§ Datos para procesar:
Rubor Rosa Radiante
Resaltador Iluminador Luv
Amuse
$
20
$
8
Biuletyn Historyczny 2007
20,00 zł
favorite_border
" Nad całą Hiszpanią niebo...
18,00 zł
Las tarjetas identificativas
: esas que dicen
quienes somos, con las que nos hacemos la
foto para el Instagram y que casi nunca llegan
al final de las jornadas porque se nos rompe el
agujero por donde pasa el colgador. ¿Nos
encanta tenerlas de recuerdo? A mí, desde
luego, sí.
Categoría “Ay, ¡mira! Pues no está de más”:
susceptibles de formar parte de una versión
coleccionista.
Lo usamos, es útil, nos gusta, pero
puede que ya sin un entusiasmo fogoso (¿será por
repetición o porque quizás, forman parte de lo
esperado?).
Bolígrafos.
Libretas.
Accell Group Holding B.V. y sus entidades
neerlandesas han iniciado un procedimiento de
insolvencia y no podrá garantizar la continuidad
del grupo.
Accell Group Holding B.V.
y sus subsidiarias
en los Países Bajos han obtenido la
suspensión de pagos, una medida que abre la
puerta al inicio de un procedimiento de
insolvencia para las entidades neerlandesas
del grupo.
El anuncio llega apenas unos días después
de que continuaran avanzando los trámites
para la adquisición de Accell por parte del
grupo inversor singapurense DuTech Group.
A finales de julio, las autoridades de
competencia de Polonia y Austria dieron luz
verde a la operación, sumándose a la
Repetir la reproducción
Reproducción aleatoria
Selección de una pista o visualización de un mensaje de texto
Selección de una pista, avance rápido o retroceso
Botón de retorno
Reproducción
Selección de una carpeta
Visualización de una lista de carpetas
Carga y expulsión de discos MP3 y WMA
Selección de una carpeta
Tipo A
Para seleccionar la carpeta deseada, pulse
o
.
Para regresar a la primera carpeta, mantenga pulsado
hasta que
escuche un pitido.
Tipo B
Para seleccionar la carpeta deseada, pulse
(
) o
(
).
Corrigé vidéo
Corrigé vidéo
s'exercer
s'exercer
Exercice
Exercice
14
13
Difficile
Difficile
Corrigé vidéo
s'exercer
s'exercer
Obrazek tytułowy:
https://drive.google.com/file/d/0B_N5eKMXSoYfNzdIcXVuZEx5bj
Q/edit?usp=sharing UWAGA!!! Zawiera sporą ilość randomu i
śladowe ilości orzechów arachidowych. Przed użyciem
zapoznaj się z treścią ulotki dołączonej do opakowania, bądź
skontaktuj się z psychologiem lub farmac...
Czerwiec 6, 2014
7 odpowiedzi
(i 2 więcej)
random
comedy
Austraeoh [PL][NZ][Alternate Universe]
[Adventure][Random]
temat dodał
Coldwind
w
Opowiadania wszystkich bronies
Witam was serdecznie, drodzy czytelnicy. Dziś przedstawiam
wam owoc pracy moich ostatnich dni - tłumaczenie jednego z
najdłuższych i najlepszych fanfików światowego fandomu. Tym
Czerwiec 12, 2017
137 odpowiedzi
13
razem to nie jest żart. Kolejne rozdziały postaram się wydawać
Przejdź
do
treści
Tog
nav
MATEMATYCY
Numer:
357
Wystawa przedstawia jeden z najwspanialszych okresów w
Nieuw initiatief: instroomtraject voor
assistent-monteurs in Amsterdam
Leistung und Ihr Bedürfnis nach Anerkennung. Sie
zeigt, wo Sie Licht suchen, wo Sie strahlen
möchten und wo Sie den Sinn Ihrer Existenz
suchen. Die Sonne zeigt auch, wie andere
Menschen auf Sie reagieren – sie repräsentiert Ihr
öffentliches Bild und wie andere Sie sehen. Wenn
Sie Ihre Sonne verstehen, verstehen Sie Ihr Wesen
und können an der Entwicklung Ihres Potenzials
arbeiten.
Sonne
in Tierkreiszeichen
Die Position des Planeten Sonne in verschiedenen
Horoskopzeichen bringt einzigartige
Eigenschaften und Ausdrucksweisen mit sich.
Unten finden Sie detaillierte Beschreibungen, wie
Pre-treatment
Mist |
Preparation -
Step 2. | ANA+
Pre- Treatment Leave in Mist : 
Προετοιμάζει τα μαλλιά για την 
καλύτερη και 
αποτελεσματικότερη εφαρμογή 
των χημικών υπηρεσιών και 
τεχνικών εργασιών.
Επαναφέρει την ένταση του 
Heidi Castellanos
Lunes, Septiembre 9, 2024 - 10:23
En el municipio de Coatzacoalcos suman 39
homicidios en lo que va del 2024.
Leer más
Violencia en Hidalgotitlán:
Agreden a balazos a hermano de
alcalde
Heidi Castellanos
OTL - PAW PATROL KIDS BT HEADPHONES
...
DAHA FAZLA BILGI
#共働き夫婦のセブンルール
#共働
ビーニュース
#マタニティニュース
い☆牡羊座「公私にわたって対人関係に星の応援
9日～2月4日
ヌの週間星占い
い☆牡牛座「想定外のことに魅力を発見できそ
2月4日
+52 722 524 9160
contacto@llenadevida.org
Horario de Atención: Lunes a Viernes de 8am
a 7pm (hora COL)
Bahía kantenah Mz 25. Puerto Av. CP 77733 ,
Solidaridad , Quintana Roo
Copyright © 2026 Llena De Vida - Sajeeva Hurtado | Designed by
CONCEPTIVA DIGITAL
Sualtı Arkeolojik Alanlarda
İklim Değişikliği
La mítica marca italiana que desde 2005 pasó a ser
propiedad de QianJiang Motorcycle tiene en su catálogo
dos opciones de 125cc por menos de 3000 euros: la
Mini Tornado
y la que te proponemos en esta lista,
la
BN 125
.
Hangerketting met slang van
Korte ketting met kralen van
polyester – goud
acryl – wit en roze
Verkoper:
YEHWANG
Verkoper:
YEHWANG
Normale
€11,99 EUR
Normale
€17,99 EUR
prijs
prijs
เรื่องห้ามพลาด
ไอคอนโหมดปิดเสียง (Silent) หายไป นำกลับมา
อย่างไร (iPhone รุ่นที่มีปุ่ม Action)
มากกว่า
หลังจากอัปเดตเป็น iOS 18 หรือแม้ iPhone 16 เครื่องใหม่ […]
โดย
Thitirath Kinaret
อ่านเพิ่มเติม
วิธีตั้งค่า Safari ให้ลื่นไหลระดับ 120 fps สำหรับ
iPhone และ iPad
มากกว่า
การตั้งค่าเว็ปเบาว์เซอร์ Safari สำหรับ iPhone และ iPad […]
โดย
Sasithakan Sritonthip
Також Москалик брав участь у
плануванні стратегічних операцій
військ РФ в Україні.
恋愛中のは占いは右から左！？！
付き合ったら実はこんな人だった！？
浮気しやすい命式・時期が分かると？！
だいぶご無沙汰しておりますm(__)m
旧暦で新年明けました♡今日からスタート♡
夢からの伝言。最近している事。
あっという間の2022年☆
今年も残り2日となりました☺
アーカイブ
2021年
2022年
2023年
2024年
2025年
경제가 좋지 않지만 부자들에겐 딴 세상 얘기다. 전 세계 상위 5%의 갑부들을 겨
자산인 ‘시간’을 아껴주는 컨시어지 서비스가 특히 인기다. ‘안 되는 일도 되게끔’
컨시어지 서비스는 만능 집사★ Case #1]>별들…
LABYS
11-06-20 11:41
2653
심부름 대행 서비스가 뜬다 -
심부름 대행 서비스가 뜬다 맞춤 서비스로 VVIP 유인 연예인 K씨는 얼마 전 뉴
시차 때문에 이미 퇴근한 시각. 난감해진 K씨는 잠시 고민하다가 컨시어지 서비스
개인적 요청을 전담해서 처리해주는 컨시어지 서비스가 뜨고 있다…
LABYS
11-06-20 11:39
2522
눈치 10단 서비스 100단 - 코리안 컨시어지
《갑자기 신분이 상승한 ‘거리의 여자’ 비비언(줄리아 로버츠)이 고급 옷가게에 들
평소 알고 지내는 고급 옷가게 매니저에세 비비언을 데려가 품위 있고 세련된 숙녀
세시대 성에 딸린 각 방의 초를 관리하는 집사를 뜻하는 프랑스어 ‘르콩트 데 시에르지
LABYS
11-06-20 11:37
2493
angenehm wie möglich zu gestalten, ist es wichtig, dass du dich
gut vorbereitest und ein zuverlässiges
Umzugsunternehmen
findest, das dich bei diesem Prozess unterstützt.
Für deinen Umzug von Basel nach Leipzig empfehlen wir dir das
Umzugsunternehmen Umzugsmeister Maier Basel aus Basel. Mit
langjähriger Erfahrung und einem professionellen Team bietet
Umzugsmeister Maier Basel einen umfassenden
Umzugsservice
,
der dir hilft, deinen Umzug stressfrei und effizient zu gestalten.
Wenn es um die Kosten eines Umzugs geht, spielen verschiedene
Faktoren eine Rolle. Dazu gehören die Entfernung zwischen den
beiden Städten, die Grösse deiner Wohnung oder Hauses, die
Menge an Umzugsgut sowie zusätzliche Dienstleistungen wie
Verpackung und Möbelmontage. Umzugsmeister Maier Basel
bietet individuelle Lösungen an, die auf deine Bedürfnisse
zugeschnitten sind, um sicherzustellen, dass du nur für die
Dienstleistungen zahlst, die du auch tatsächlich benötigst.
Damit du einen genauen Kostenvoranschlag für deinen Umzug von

§ Objetivo del ejercicio:
Cite textualmente las líneas de las filas, desde la primera hasta la línea que contiene "grupo inversor singapurense DuTech Group.", con ambos extremos incluidos.

§ Respuesta al ejercicio:
Rubor Rosa Radiante
Resaltador Iluminador Luv
Amuse
$
20
$
8
Biuletyn Historyczny 2007
20,00 zł
favorite_border
" Nad całą Hiszpanią niebo...
18,00 zł
Las tarjetas identificativas
: esas que dicen
quienes somos, con las que nos hacemos la
foto para el Instagram y que casi nunca llegan
al final de las jornadas porque se nos rompe el
agujero por donde pasa el colgador. ¿Nos
encanta tenerlas de recuerdo? A mí, desde
luego, sí.
Categoría “Ay, ¡mira! Pues no está de más”:
susceptibles de formar parte de una versión
coleccionista.
Lo usamos, es útil, nos gusta, pero
puede que ya sin un entusiasmo fogoso (¿será por
repetición o porque quizás, forman parte de lo
esperado?).
Bolígrafos.
Libretas.
Accell Group Holding B.V. y sus entidades
neerlandesas han iniciado un procedimiento de
insolvencia y no podrá garantizar la continuidad
del grupo.
Accell Group Holding B.V.
y sus subsidiarias
en los Países Bajos han obtenido la
suspensión de pagos, una medida que abre la
puerta al inicio de un procedimiento de
insolvencia para las entidades neerlandesas
del grupo.
El anuncio llega apenas unos días después
de que continuaran avanzando los trámites
para la adquisición de Accell por parte del
grupo inversor singapurense DuTech Group.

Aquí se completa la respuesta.